Depending on the level of development of the countries involved, Community support could include strengthening the role of Investment Promotion Agencies (IPAs), providers of investment-related services and other private intermediaries (Chambers of Commerce and Industry, professional associations, consultancies).
Facilitation of investment financing and development of financial markets
On the assumption that more efficient financial markets are essential for healthy private sector development in developing countries, the Commission intends to provide the appropriate framework for supplying well-developed and efficient financial services for SMEs.
The instruments that will be set up, especially the investment financing facilities, will ensure that high-quality and dedicated financial services are available to private companies in both the formal and informal sectors.
This should in particular mobilise private savings flows (both domestic and foreign) to finance investments that are essential for a thriving business sector.
Support for SMEs in the form of non-financial services
On the understanding that effective business development services are essential for the growth of SMEs and micro-enterprises, the Commission will encourage private sector companies to enhance their competitiveness, gain access to modern technology, improve management and seek new markets.
Several measures will be introduced, including:
- initial and ongoing guidance for companies and professional associations;
- upgrading of skills to help modernise enterprises and encourage the creation of networks of enterprises or cooperatives;
- assistance with preparing and implementing business plans; etc.
Support for micro-enterprises
In many countries, micro-enterprises are the ideal means of participating in economic growth, particularly for the most disadvantaged. The greatest obstacle to the development of such enterprises is a shortage of appropriate local services, both financial and non-financial, the lack of a business culture and information about markets, and access to financial resources.

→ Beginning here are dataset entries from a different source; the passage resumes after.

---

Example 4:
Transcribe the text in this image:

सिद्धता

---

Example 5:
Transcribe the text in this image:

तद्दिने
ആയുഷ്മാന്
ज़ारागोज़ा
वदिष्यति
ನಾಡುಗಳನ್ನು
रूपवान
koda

To support micro-enterprise development, the Commission proposes, in addition to the macro-and micro-economic criteria noted above, helping third countries to:
- strengthen institutions and the capacity of intermediary bodies which represent micro-enterprises and act as providers of public goods;
- encourage micro-finance institutions to develop new services and financial products which are well adapted to the medium- and long-term needs of small and micro-enterprises;
- integrate micro-finance within local financial systems;
- improve the performance of micro-finance bodies.
Implementation and follow-up
The Commission plans to retain complete control of the monitoring and assessment of the instruments put in place, and of policy, programming and design aspects of these five areas of intervention. This may also involve the implementation of specific measures, including technical assistance.
As regards the implementation and management of financial instruments, including micro-finance and non-financial services (Business Development Services), the Commission plans to make full use of intermediaries with whom it will establish appropriate management/financial agreements or conventions.
The Commission will also seek to promote and develop more effective cooperation and coordination between the Community's external assistance programmes and the activities of the European Investment Bank and other financial intermediaries, particularly in third countries.